-- Exercise --
Locate every line in the records below that contains the word "series" and copy each of those lines.

-- Supplied records --
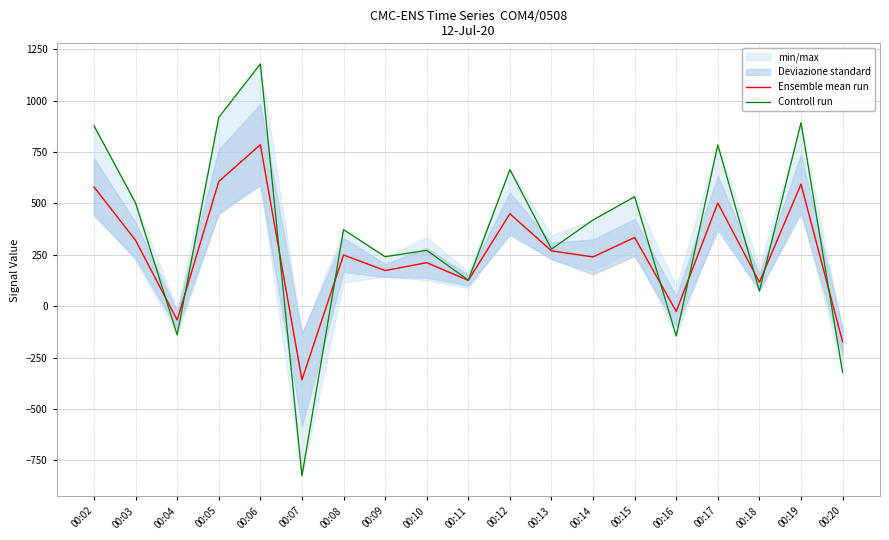

What is the highest value of the Ensemble mean run series?

786.2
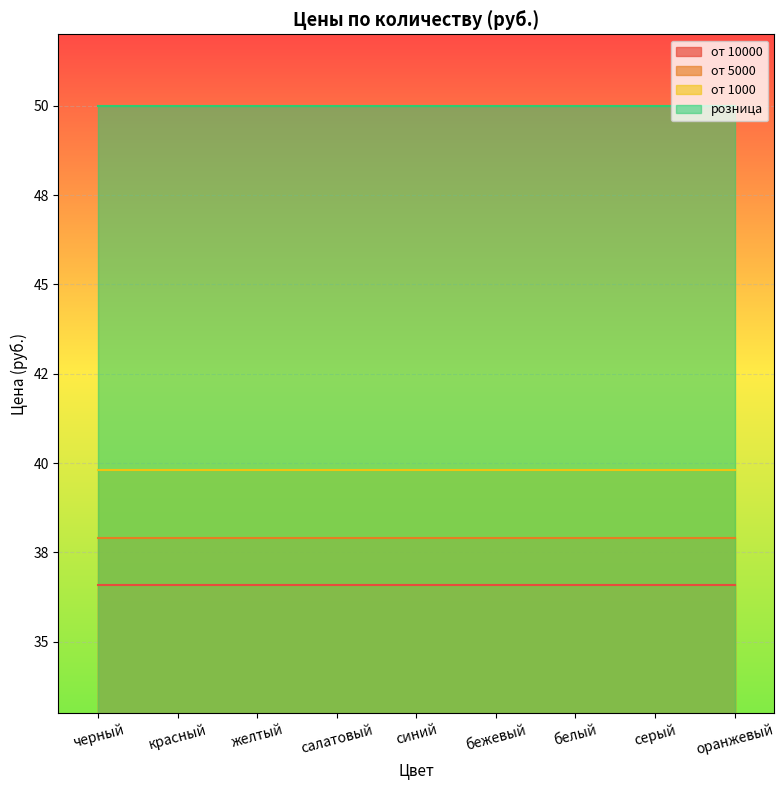

What are all the series names shown in the legend?

от 10000, от 5000, от 1000, розница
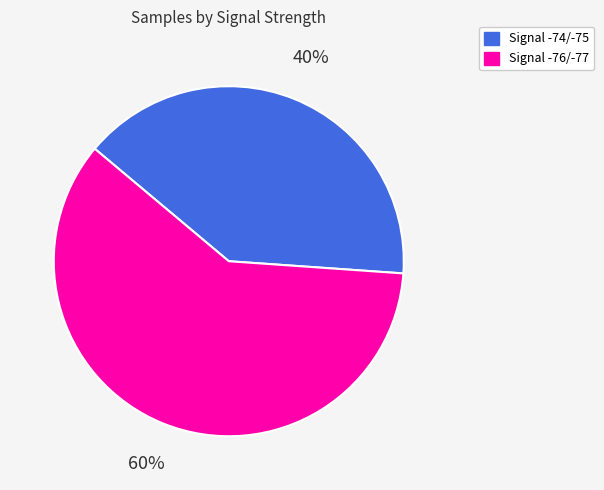

Count the number of slices in the pie.

2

-- Solution for this problem --
What is the highest value of the Ensemble mean run series?
What are all the series names shown in the legend?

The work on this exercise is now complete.